The cohort of students joining higher education in South Africa typically fall in the 18- to 25-year-old range, and thus within the developmental phase of emerging adulthood. Erik Erikson, a German American child psychoanalyst known for his theory on psychosocial development of human beings, emphasised that this stage of development is about successfully navigating intimate, reciprocal relationships with others. A developmental need at university is therefore to fit in, to belong to a group, and to be part of campus activities – it brings security and protection. Hazing, however traumatising or painful, fulfils a developmental need.

Research has shown that the length of time for young people to actually create a personal identity has increased to the mid-to-late 20s. Emerging adulthood in Western culture can therefore be a time of shifting identities. This brings about a continued risk of experimentation with unhealthy behaviour. They are no longer minors and are faced with two additional life challenges: increased adult responsibilities and decreased familial support. From the onset of puberty through age 25, the adolescent brain undergoes profound changes in structure and function. A core element in the journey to adulthood involves the attainment of autonomy – on an emotional and behavioural level – learning to make your own decisions and manage your own emotions. Another developmental need is thereby met through hazing practices. 
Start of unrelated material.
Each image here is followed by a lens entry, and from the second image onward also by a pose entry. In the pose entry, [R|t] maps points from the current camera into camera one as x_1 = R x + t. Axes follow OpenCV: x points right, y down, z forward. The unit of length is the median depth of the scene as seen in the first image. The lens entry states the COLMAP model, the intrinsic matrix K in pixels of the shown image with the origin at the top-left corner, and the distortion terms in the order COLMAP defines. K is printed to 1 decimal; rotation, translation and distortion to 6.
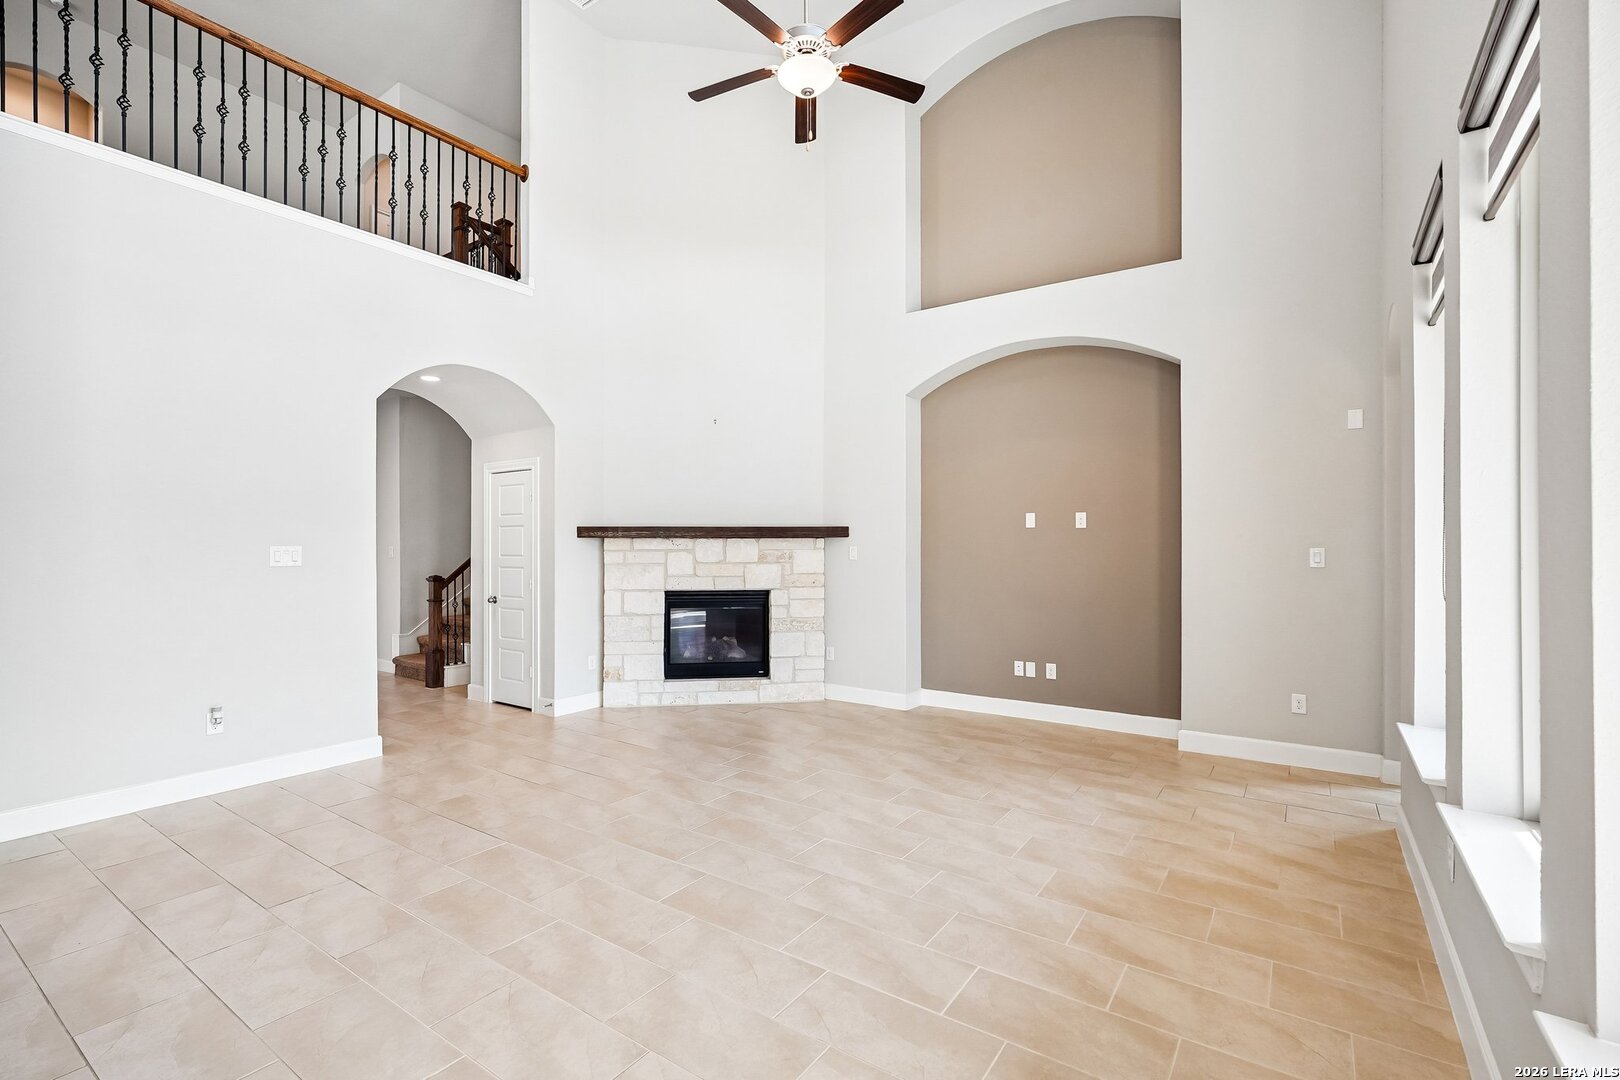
lens RADIAL K [[715.4, 0, 815.2], [0, 715.4, 541.4], [0, 0, 1]] dist [-0.009147, 0.005023]
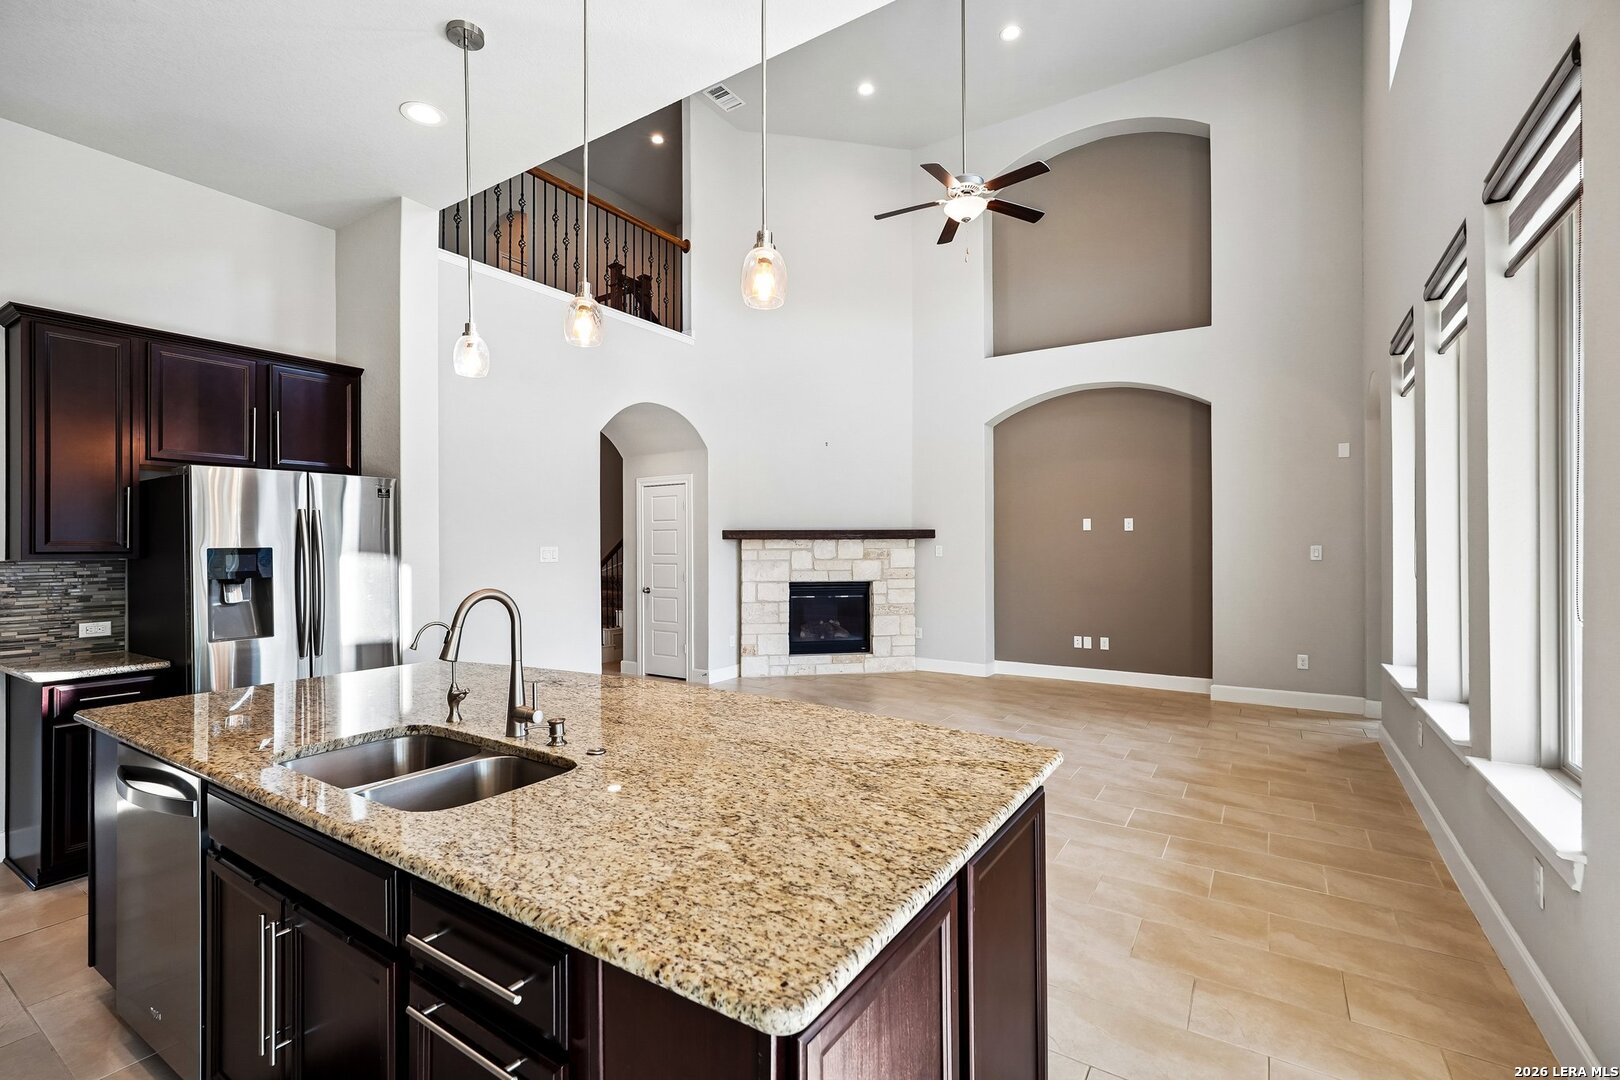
lens RADIAL K [[715.4, 0, 805.3], [0, 715.4, 539.4], [0, 0, 1]] dist [-0.009147, 0.005023]
pose [[0.999510, -0.002841, 0.031188, -0.226985], [0.002941, 0.999991, -0.003167, -0.000582], [-0.031178, 0.003257, 0.999509, -0.237127]]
Psychological consequences of hazing

While a few hazing rituals may appear mildly risky, many rituals cross the line. It is believed that humans are psychologically wired to form social groups in response to a threat, and this is what makes hazing effective in creating group identity. Despite the fact that hazing is potentially fatal and emotionally damaging, it is also believed that new students should have the same hazing experience as their predecessors. The hazing culture is therefore reproduced and enforced.
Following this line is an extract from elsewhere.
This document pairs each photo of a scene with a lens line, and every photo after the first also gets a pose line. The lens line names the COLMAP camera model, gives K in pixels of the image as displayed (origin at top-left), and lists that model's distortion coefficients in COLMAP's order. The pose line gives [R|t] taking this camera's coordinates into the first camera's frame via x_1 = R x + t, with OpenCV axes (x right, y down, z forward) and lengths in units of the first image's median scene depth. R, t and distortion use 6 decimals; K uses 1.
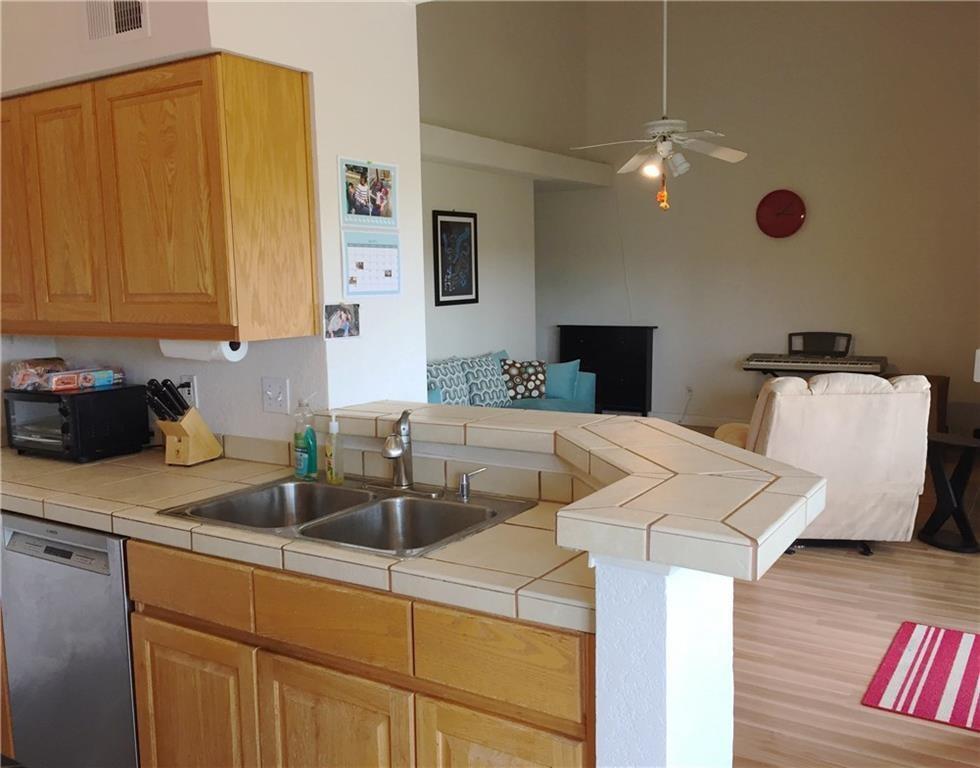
lens RADIAL K [[915.0, 0, 494.8], [0, 915.0, 386.7], [0, 0, 1]] dist [0.062353, 0.000000]
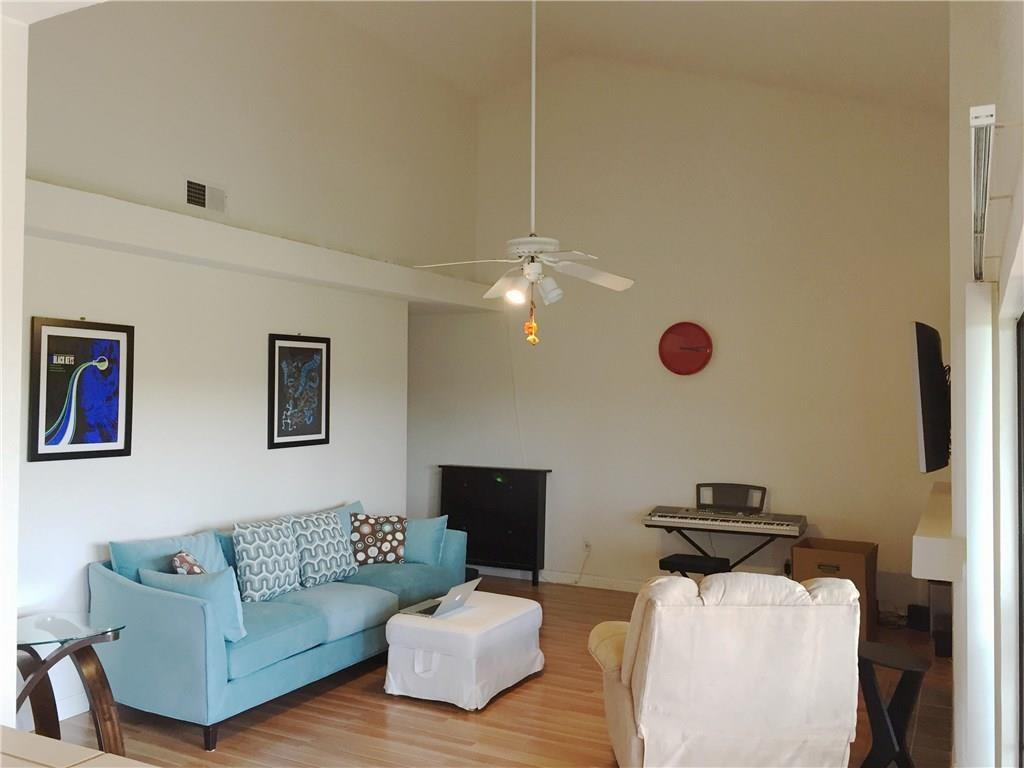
lens RADIAL K [[872.2, 0, 506.9], [0, 872.2, 382.3], [0, 0, 1]] dist [0.059906, -0.022136]
pose [[0.997603, 0.024002, 0.064894, 0.094681], [-0.015764, 0.992081, -0.124609, -0.052795], [-0.067371, 0.123288, 0.990081, 0.204088]]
The psychological consequences of hazing can be rife. The concept of hazing is built upon psychological manipulation, degradation, and humiliation. Negative consequences that might have lasting effects include sleep problems, difficulty forming relationships, difficulty trusting others, decreased self-esteem, depressive tendencies, anxiety, self-harming tendencies, as well as academic underperformance. Unfortunately, hazing can also consist of social isolation, forced exercise, excessive drinking, and activities with a sexual innuendo. This results in embarrassing, abusive, exploitative, and dangerous activities. 
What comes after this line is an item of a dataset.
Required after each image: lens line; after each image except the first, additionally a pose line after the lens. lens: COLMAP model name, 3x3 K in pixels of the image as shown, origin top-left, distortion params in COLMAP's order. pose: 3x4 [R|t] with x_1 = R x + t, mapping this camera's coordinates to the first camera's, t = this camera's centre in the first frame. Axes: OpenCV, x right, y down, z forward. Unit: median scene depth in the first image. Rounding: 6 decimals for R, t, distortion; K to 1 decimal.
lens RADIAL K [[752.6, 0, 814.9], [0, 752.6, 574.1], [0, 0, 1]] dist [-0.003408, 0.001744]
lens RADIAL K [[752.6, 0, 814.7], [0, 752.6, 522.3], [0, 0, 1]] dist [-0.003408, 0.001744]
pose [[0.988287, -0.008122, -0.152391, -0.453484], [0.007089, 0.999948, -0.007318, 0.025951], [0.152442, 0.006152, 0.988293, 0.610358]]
A student who has experienced hazing might feel a loss of control and empowerment, feeling more like a victim than before the hazing. This may appear directly after the hazing or later. Students who might have experienced traumatic events prior to hazing are more at risk for negative psychological reactions to hazing. This also applies to students witnessing hazing. They may experience feelings of guilt and shame for not having intervened to assist the hazing victim. And ironically, those who initiate hazing are not horrible, malicious human beings. They may believe the actions are expected of them and that they are carrying on a tradition for their residence. Those who haze others may also experience some of the same psychological consequences. We need to also remember that these psychological consequences would be significantly exacerbated should a student pass away due to a hazing-related activity. 

Will you still send him?

The focus thus far has been on the student, but what about the student’s parents, caregivers, and support system? Within the South African education system, not all South Africans have access to higher education. As a student finishing Grade 12, your dream is to enter tertiary education and to become the one breaking the cycle of poverty. Despite claiming that a university is a welcoming community assisting students to optimise their potential, hazardous hazing activities – such as the current discourse on Wilgenhof’s ‘house of horrors’ – have far-reaching negative physical and psychological consequences for both parents and students. 

Joining any group or team should not mean sacrificing your psychological health and well-being. It should be optimising your sense of self and enriching you systemically. If your son has been accepted at Wilgenhof Men’s Residence for 2024, will you still send him?